*** Block opens ***
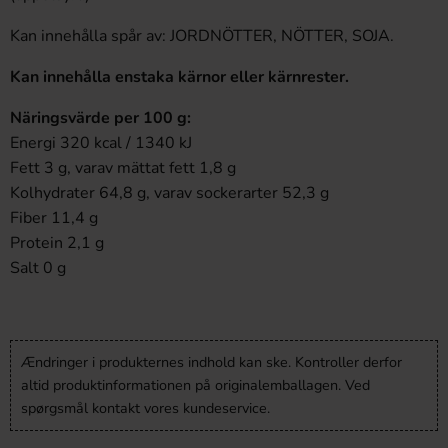
Kan innehålla spår av: JORDNÖTTER, NÖTTER, SOJA.
Kan innehålla enstaka kärnor eller kärnrester.
Näringsvärde per 100 g:
Energi 320 kcal / 1340 kJ
Fett 3 g, varav mättat fett 1,8 g
Kolhydrater 64,8 g, varav sockerarter 52,3 g
Fiber 11,4 g
Protein 2,1 g
Salt 0 g
Ændringer i produkternes indhold kan ske. Kontroller derfor
altid produktinformationen på originalemballagen. Ved
spørgsmål kontakt vores kundeservice.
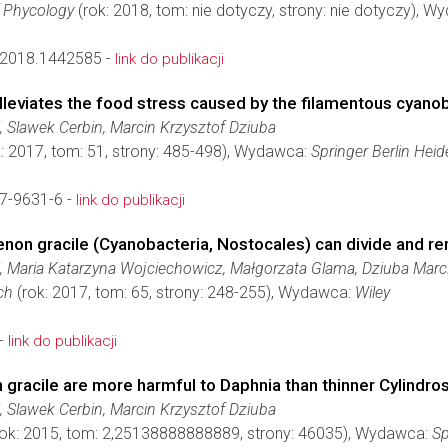
 Phycology
(rok: 2018, tom: nie dotyczy, strony: nie dotyczy), 
2018.1442585 -
link do publikacji
lleviates the food stress caused by the filamentous cyano
 Slawek Cerbin, Marcin Krzysztof Dziuba
: 2017, tom: 51, strony: 485-498), Wydawca:
Springer Berlin Heid
7-9631-6 -
link do publikacji
menon gracile (Cyanobacteria, Nostocales) can divide and 
 Maria Katarzyna Wojciechowicz, Małgorzata Glama, Dziuba Marci
ch
(rok: 2017, tom: 65, strony: 248-255), Wydawca:
Wiley
 -
link do publikacji
gracile are more harmful to Daphnia than thinner Cylindro
 Slawek Cerbin, Marcin Krzysztof Dziuba
ok: 2015, tom: 2,25138888888889, strony: 46035), Wydawca:
Sp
*** Block closes ***
_Work instructions_
Using the records above, retype everything exactly except the pictures.

_Exercise result_
Kan innehålla spår av: JORDNÖTTER, NÖTTER, SOJA.
Kan innehålla enstaka kärnor eller kärnrester.
Näringsvärde per 100 g:
Energi 320 kcal / 1340 kJ
Fett 3 g, varav mättat fett 1,8 g
Kolhydrater 64,8 g, varav sockerarter 52,3 g
Fiber 11,4 g
Protein 2,1 g
Salt 0 g
Ændringer i produkternes indhold kan ske. Kontroller derfor
altid produktinformationen på originalemballagen. Ved
spørgsmål kontakt vores kundeservice.
 Phycology
(rok: 2018, tom: nie dotyczy, strony: nie dotyczy), 
2018.1442585 -
link do publikacji
lleviates the food stress caused by the filamentous cyano
 Slawek Cerbin, Marcin Krzysztof Dziuba
: 2017, tom: 51, strony: 485-498), Wydawca:
Springer Berlin Heid
7-9631-6 -
link do publikacji
menon gracile (Cyanobacteria, Nostocales) can divide and 
 Maria Katarzyna Wojciechowicz, Małgorzata Glama, Dziuba Marci
ch
(rok: 2017, tom: 65, strony: 248-255), Wydawca:
Wiley
 -
link do publikacji
gracile are more harmful to Daphnia than thinner Cylindro
 Slawek Cerbin, Marcin Krzysztof Dziuba
ok: 2015, tom: 2,25138888888889, strony: 46035), Wydawca:
Sp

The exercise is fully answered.